→ Work item: Here is the task for the records below: repeat exactly the lines from the one with "outside the image." to the one with "12: (206, 280, 3.36)", both included, and nothing else.

(Stored data)
━━━━━━
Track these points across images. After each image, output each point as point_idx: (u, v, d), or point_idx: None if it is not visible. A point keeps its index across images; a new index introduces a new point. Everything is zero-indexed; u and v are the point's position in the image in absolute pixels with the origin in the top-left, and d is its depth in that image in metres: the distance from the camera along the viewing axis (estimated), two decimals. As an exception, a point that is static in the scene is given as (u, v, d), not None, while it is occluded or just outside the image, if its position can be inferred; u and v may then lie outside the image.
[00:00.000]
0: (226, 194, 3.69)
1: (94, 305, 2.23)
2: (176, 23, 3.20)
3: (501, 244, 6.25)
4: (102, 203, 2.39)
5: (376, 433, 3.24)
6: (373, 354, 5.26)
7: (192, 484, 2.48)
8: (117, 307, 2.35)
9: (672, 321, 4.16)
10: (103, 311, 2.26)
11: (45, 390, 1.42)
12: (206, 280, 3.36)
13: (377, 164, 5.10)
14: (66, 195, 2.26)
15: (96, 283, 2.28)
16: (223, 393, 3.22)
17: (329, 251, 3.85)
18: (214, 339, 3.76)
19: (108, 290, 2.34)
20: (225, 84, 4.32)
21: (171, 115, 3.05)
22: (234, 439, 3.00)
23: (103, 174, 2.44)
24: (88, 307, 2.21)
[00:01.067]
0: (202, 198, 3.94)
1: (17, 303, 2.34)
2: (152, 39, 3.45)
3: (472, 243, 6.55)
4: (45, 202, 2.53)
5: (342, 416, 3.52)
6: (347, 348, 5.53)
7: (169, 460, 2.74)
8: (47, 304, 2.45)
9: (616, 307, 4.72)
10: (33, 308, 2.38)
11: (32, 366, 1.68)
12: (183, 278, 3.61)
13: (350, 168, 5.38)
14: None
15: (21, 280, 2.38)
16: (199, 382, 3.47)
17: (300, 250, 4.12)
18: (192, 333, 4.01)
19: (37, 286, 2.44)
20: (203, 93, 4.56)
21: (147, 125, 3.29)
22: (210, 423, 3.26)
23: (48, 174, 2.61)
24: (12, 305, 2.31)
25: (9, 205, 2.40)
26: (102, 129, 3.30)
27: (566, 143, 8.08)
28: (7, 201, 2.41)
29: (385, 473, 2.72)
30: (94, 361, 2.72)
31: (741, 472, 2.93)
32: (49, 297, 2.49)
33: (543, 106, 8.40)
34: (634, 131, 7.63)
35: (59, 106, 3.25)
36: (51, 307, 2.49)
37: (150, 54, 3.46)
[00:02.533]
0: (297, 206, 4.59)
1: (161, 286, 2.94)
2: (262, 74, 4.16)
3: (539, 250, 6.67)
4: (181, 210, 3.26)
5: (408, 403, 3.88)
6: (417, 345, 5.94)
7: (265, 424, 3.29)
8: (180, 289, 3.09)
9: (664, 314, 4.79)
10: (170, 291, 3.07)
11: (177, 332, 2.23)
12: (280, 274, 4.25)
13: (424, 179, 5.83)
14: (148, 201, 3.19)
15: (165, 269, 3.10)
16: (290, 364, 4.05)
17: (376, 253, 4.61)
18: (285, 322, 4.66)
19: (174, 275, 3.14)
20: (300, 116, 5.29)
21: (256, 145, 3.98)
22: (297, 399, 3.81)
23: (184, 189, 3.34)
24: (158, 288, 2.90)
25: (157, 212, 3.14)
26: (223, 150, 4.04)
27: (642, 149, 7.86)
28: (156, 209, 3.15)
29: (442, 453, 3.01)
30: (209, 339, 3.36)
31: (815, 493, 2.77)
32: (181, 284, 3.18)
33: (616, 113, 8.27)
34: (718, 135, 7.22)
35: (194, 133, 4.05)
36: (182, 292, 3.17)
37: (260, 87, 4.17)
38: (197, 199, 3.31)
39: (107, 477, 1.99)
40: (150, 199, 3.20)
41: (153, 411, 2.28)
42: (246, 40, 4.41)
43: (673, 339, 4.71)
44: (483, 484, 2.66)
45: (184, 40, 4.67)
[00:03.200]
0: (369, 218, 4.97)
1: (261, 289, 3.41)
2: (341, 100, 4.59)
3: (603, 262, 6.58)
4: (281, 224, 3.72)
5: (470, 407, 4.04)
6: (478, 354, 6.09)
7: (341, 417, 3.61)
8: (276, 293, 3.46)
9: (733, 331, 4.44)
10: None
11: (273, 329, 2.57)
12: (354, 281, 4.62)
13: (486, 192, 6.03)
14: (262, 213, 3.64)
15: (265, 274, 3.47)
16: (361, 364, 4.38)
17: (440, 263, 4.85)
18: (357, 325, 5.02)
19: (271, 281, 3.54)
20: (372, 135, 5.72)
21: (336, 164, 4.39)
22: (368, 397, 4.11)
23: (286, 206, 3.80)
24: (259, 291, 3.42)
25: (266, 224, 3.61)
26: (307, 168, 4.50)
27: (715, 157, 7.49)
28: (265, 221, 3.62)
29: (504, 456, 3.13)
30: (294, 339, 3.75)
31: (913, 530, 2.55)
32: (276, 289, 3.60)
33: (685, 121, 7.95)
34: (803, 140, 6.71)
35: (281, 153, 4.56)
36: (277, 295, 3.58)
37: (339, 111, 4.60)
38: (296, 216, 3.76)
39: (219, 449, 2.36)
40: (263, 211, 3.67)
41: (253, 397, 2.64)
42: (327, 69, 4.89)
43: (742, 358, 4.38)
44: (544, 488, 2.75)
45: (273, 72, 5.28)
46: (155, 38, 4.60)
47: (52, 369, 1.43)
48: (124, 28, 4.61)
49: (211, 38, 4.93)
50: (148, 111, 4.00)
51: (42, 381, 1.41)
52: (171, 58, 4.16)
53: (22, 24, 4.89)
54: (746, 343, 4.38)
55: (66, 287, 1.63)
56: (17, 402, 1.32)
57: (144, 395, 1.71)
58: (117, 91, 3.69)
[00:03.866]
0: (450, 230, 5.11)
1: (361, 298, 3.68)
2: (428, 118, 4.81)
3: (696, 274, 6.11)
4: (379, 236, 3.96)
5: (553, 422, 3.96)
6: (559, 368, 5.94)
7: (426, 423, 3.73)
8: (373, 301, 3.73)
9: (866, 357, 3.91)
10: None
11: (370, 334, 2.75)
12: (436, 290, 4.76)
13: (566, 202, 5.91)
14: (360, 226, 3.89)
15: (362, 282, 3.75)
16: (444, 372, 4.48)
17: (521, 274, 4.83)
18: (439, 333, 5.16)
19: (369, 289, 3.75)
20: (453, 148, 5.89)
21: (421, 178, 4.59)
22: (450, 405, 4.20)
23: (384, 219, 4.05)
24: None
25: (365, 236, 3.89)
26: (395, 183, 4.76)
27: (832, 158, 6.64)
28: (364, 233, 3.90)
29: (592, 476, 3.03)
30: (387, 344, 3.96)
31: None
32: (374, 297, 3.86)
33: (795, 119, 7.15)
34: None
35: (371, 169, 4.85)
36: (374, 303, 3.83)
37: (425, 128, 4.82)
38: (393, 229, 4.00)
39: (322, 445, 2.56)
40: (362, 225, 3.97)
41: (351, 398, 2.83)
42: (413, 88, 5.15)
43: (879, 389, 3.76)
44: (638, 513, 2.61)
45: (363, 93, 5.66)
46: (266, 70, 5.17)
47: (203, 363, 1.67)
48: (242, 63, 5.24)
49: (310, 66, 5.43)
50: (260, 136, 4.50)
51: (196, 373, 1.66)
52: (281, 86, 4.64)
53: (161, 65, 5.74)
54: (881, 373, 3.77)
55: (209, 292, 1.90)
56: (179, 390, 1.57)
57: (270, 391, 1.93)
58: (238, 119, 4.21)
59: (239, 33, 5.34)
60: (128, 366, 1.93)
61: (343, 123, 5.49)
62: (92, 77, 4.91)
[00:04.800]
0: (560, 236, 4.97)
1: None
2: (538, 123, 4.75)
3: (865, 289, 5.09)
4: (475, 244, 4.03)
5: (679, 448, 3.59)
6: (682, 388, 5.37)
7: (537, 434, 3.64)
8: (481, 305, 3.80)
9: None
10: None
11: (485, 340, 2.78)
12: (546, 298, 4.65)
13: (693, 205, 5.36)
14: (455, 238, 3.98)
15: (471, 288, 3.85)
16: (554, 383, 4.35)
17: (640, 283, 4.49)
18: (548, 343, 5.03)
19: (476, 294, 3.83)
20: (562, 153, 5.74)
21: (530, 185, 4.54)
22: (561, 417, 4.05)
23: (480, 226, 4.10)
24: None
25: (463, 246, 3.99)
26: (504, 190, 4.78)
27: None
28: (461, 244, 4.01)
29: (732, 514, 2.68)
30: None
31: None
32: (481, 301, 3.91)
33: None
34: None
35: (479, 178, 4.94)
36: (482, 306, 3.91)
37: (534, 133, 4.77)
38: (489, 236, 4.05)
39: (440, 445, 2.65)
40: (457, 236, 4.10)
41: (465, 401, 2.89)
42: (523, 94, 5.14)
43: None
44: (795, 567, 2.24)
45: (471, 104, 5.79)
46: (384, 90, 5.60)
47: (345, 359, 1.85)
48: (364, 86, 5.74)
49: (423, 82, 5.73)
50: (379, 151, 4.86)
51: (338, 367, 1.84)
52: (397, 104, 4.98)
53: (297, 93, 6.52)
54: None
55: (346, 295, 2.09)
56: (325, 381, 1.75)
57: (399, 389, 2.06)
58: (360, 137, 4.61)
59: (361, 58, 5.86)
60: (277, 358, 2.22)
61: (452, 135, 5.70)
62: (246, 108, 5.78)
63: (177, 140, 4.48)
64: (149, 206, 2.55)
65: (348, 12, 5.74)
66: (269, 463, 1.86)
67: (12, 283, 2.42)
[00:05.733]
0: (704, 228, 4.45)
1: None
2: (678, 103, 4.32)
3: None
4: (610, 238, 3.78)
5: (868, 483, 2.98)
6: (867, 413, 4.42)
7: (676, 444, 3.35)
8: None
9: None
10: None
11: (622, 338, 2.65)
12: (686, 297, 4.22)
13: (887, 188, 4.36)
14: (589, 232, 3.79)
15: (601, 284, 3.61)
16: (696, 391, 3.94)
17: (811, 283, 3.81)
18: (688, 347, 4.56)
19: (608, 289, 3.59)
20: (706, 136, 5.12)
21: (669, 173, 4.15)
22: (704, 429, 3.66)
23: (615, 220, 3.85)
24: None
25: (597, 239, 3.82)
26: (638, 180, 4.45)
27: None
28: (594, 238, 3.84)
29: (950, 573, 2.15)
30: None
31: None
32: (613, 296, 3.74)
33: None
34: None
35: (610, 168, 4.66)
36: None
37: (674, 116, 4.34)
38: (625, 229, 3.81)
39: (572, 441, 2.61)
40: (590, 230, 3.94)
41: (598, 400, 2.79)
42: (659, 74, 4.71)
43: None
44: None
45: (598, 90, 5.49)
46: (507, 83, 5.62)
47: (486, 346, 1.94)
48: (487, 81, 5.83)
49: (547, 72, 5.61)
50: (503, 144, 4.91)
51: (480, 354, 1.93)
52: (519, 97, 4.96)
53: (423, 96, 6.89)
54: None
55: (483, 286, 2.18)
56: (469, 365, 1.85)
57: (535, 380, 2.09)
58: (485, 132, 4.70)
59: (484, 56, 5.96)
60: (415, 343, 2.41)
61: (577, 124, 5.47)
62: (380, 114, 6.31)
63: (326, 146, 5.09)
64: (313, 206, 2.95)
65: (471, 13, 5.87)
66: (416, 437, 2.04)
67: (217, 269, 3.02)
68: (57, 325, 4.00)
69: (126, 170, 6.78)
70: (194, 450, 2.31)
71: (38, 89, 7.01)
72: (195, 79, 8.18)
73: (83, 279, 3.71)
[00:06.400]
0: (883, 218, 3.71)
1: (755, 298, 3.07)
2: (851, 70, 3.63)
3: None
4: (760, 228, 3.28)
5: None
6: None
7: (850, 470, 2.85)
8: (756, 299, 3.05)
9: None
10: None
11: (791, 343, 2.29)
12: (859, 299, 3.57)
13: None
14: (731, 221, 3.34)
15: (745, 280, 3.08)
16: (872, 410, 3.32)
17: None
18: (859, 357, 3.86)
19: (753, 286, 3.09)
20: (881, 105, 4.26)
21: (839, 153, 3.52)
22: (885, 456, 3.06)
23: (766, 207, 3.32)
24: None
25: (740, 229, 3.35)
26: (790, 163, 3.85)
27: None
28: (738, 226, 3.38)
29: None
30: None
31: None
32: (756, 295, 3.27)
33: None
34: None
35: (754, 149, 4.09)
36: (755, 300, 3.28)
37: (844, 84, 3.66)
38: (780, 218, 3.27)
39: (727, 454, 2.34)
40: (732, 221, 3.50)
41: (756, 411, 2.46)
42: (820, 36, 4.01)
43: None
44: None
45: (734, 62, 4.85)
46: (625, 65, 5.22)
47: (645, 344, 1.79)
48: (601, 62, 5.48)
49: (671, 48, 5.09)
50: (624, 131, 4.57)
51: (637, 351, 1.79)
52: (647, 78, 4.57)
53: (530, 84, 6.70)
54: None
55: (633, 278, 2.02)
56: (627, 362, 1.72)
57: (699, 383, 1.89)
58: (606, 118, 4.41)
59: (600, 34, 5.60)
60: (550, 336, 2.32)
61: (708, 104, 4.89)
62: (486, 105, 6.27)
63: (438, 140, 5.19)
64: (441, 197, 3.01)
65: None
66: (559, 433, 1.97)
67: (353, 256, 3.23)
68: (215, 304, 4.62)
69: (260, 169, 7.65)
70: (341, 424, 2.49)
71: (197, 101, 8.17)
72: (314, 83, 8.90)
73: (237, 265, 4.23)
━━━━━━
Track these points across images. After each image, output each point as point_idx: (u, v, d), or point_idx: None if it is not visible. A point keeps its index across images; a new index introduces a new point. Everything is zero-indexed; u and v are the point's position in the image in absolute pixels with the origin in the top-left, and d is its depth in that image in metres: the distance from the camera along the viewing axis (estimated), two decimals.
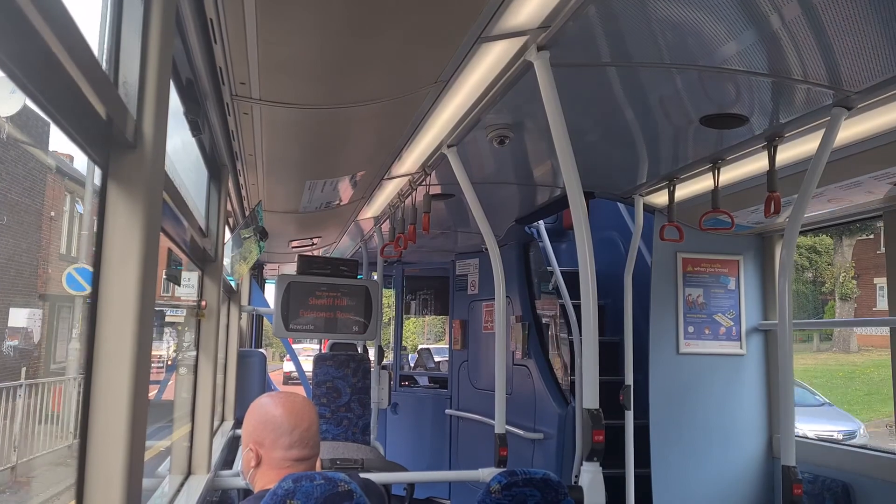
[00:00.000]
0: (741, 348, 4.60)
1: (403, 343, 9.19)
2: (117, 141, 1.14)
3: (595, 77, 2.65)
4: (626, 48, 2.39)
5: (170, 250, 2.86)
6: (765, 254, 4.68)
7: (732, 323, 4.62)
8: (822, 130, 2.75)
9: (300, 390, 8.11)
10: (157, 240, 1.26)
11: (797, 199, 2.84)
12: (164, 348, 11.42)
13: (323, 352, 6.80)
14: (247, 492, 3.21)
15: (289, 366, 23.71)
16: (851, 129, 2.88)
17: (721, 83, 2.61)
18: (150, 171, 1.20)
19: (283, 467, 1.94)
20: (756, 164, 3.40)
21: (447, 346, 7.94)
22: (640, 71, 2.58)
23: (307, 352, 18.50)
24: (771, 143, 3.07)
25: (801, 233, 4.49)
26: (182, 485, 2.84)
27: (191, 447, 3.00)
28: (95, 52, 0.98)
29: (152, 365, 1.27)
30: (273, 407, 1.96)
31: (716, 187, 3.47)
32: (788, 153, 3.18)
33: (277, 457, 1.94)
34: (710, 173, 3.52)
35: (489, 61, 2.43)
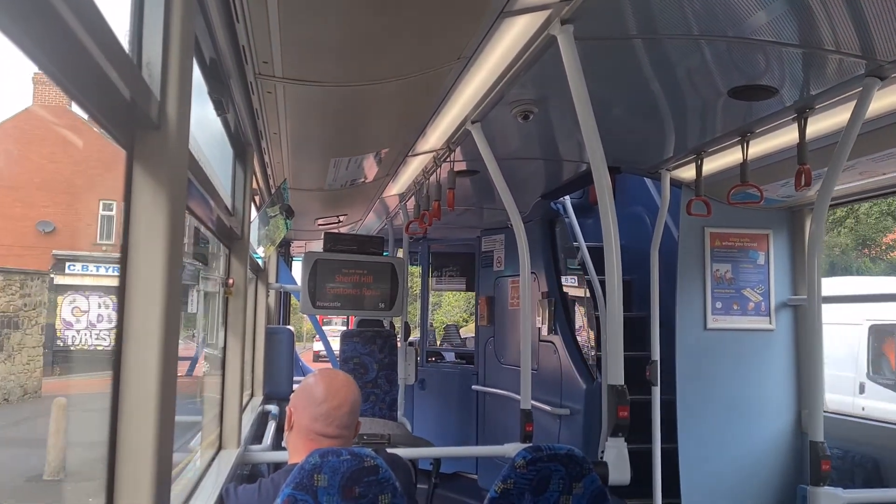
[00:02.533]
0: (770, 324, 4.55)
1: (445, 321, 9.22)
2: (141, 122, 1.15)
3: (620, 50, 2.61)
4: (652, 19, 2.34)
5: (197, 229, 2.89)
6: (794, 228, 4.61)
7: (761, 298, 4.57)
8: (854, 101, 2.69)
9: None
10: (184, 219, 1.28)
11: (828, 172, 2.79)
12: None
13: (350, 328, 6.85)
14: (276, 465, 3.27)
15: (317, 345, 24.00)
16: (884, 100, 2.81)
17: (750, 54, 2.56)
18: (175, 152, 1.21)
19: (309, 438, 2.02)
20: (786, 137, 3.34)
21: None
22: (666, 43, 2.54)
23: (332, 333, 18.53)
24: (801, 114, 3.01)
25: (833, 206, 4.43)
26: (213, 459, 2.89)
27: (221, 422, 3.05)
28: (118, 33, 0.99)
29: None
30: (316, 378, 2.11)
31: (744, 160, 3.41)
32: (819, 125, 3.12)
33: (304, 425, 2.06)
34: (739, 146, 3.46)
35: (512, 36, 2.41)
━━━━━━
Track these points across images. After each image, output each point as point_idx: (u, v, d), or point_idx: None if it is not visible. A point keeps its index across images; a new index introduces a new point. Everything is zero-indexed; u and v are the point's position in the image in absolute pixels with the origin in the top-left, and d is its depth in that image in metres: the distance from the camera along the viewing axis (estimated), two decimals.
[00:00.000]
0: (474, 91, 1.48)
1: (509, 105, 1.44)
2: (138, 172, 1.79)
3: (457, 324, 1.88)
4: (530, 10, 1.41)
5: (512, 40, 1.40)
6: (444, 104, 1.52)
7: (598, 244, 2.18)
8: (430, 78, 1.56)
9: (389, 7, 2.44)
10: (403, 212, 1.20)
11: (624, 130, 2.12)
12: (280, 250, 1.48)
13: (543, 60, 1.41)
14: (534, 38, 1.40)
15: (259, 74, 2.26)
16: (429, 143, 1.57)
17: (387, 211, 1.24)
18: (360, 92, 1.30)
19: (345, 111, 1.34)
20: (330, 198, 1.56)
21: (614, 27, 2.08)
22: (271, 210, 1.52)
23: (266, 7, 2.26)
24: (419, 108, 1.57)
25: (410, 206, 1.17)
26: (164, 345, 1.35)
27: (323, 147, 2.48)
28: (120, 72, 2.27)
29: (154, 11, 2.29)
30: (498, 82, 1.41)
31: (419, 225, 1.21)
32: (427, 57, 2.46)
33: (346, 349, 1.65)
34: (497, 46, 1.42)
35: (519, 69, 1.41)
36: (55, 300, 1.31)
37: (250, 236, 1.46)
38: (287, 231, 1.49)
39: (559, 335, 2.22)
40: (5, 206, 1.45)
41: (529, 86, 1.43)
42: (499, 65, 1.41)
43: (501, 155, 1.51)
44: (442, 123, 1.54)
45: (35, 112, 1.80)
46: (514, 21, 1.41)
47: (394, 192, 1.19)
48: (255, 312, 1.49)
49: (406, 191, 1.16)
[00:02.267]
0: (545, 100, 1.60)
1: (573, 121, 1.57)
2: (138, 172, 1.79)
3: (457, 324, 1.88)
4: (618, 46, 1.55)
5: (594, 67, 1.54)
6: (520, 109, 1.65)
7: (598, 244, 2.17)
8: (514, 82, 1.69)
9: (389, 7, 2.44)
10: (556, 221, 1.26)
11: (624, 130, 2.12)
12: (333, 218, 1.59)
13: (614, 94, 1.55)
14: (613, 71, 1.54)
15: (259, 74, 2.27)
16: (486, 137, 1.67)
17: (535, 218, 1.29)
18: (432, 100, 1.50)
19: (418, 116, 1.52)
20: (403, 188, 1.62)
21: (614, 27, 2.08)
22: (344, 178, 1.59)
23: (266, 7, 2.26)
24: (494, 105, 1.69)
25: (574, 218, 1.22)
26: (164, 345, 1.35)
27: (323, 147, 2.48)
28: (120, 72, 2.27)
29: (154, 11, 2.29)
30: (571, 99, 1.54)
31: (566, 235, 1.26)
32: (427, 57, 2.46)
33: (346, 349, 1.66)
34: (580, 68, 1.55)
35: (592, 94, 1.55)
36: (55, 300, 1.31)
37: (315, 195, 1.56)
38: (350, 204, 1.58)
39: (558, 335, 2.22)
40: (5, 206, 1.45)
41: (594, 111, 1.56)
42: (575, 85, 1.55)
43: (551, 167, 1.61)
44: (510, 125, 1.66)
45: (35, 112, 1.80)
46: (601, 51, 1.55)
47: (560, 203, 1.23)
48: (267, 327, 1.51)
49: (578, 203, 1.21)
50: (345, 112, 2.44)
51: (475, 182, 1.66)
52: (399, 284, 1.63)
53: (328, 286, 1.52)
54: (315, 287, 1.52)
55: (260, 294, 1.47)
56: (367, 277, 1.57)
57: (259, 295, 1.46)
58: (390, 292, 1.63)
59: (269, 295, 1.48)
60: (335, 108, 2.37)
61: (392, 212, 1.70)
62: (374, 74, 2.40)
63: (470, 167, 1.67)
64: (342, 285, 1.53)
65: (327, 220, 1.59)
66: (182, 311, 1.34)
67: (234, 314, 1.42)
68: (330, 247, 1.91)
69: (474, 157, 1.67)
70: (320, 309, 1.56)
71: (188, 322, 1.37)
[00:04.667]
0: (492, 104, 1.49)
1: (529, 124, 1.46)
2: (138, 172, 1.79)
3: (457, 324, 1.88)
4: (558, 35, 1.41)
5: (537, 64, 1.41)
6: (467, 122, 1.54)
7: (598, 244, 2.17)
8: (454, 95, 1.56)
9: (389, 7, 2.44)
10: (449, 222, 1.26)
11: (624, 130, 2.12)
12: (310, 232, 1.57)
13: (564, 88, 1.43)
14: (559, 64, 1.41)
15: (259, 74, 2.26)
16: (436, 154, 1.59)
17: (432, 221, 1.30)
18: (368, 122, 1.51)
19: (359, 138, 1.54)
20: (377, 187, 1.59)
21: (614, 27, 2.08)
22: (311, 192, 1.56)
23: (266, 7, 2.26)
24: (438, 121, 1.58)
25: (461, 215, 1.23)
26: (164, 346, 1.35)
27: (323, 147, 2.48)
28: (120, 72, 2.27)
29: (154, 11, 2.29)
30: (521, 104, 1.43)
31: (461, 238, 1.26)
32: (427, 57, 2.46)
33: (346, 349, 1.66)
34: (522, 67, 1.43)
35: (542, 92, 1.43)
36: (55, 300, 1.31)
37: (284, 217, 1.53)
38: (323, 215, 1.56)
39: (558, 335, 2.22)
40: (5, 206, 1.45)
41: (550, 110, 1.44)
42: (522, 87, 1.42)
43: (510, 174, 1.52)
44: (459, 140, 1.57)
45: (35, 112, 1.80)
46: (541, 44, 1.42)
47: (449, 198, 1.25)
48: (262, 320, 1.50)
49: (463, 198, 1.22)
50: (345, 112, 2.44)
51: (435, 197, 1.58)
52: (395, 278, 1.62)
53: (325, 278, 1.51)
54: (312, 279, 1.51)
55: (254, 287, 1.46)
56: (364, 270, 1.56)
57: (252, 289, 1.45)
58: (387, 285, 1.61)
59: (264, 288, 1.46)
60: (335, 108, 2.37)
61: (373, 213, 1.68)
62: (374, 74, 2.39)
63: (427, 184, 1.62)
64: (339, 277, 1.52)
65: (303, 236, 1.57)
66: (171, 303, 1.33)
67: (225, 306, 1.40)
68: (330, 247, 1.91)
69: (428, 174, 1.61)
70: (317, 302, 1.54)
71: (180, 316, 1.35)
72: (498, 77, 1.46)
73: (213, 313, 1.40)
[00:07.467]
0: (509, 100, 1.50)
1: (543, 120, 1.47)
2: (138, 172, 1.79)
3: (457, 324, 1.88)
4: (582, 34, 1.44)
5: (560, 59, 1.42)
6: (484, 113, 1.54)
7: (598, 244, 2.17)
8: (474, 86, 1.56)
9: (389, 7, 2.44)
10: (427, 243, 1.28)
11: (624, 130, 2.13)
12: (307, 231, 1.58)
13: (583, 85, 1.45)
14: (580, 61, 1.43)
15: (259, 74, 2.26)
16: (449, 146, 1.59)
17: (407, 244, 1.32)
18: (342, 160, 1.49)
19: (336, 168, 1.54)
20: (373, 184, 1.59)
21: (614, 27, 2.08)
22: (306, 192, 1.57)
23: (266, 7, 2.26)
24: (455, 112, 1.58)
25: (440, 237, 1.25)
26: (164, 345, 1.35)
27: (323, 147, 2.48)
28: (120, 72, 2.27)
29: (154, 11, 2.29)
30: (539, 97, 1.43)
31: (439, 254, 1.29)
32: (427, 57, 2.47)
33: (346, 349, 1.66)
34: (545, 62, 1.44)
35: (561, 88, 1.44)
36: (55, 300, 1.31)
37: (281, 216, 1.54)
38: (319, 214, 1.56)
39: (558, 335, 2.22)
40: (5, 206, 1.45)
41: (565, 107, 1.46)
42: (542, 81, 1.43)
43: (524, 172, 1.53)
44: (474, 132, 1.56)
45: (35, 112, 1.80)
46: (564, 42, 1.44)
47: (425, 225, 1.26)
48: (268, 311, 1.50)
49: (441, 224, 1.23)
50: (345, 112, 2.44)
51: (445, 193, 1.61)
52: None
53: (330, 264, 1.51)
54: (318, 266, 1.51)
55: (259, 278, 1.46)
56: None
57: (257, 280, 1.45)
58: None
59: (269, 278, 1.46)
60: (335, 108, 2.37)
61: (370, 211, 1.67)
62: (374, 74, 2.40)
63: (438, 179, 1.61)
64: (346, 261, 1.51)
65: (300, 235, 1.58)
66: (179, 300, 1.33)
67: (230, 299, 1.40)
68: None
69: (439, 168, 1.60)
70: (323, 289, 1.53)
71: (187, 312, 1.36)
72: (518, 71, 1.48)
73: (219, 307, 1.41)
━━━━━━
→ Task solution:
Track these points across images. After each image, output each point as point_idx: (u, v, d), or point_idx: None if it is not visible. A point keeps its index across images; a new index introduces a new point. Everything is zero-indexed; u and v are the point's position in the image in absolute pixels with the origin in the top-left, and d is its depth in that image in metres: the distance from the camera along the viewing axis (estimated), two decimals. As an exception, a point that is static in the scene is given as (u, v, d), not None, while it is occluded or just outside the image, if its position can be inferred; u and v may then lie outside the image.
[00:00.000]
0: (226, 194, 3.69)
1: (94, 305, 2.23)
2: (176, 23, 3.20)
3: (501, 244, 6.25)
4: (102, 203, 2.39)
5: (376, 433, 3.24)
6: (373, 354, 5.26)
7: (192, 484, 2.48)
8: (117, 307, 2.35)
9: (672, 321, 4.16)
10: (103, 311, 2.26)
11: (45, 390, 1.42)
12: (206, 280, 3.36)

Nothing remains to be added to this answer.